WHAT IS EXPECTED: Using the material below, repeat exactly the lines from the one with "36: (618, 554, 5.06)" through the one with "40: (213, 228, 4.87)", ends included, without any images.

□ □ □ □ □ □ □

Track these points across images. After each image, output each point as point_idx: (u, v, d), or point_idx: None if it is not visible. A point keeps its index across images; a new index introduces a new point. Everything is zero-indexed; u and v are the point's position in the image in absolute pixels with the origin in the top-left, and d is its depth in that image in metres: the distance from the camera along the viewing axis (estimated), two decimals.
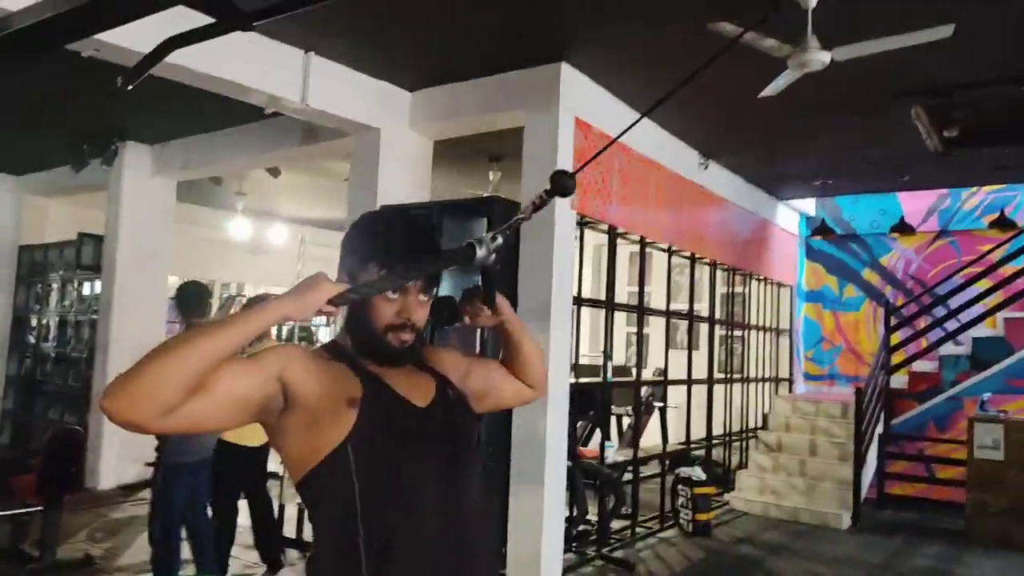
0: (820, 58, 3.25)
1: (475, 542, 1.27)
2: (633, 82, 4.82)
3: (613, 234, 5.32)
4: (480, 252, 1.21)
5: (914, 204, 8.05)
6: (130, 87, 2.24)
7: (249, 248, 10.01)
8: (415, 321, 1.32)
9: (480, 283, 1.43)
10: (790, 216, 8.42)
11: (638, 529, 5.60)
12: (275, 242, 10.33)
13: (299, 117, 4.92)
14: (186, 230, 8.53)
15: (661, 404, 6.50)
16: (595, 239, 5.77)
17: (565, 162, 4.55)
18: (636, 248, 5.88)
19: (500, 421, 4.38)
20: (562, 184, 1.24)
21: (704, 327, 6.88)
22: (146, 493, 5.56)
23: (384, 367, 1.31)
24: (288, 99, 4.54)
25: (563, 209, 4.55)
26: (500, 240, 1.22)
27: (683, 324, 6.65)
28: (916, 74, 4.43)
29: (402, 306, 1.30)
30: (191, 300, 4.02)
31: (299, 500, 1.31)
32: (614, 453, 5.45)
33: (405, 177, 5.23)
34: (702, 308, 7.02)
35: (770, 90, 3.73)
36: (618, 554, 5.06)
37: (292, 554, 4.66)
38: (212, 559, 3.93)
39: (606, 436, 5.51)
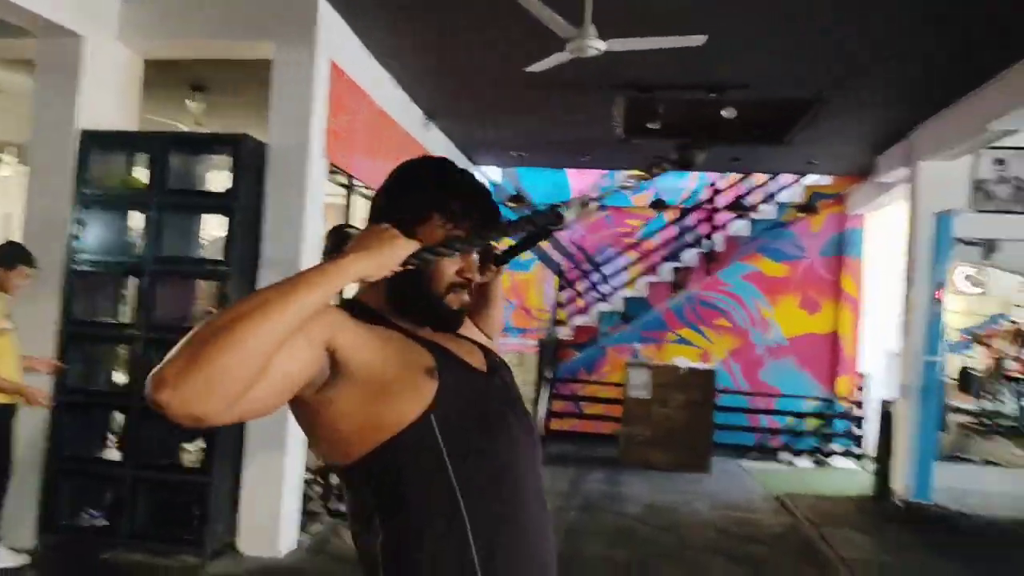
0: (596, 46, 3.59)
1: (547, 513, 1.23)
2: (385, 33, 4.74)
3: (351, 186, 5.21)
4: (568, 216, 1.17)
5: (580, 181, 9.23)
6: None
7: None
8: (476, 280, 1.23)
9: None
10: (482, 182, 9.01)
11: None
12: None
13: None
14: None
15: None
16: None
17: (320, 107, 4.33)
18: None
19: None
20: (689, 159, 1.26)
21: None
22: None
23: (436, 332, 1.20)
24: None
25: (316, 157, 4.33)
26: (593, 205, 1.22)
27: None
28: (626, 70, 5.10)
29: (465, 264, 1.20)
30: None
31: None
32: None
33: (111, 99, 4.44)
34: None
35: (539, 66, 4.00)
36: (343, 507, 5.08)
37: None
38: None
39: None
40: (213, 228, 4.87)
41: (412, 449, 1.08)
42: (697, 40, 3.53)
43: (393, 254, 1.07)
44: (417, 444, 1.08)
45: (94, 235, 4.18)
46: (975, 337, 8.10)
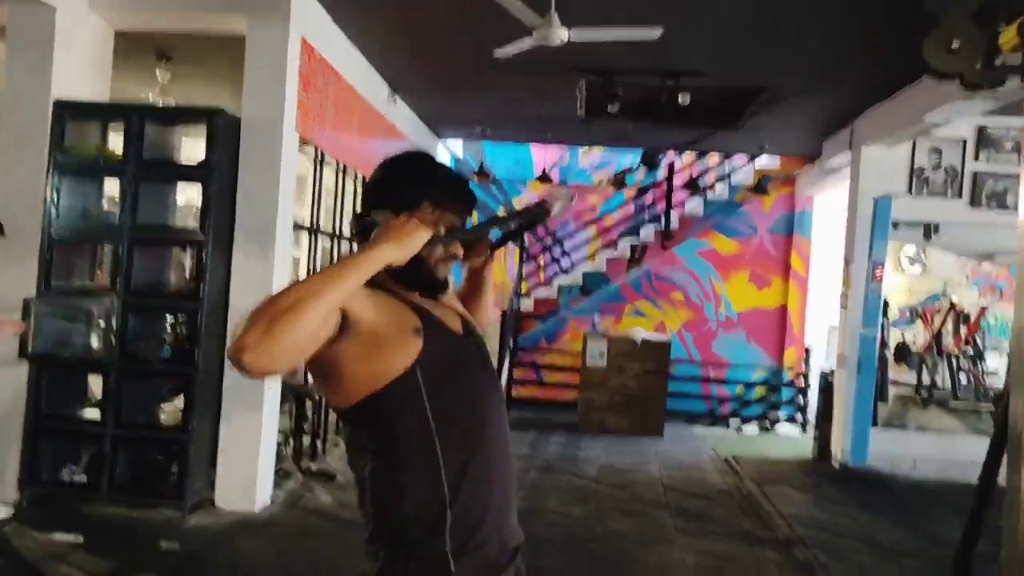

□ □ □ □ □ □ □

ANSWER:
36: (618, 554, 5.06)
37: (292, 554, 4.66)
38: (212, 559, 3.93)
39: (606, 436, 5.51)
0: (596, 46, 3.59)
1: (547, 513, 1.23)
2: (385, 33, 4.74)
3: (351, 186, 5.21)
4: (568, 216, 1.17)
5: (580, 181, 9.23)
6: None
7: None
8: (476, 280, 1.23)
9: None
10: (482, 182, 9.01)
11: None
12: None
13: None
14: None
15: None
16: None
17: (320, 107, 4.33)
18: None
19: None
20: (689, 159, 1.26)
21: None
22: None
23: (436, 332, 1.20)
24: None
25: (316, 157, 4.33)
26: (593, 205, 1.22)
27: None
28: (626, 70, 5.10)
29: (465, 264, 1.20)
30: None
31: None
32: None
33: (111, 99, 4.44)
34: None
35: (539, 66, 4.00)
36: (343, 507, 5.08)
37: None
38: None
39: None
40: (213, 228, 4.87)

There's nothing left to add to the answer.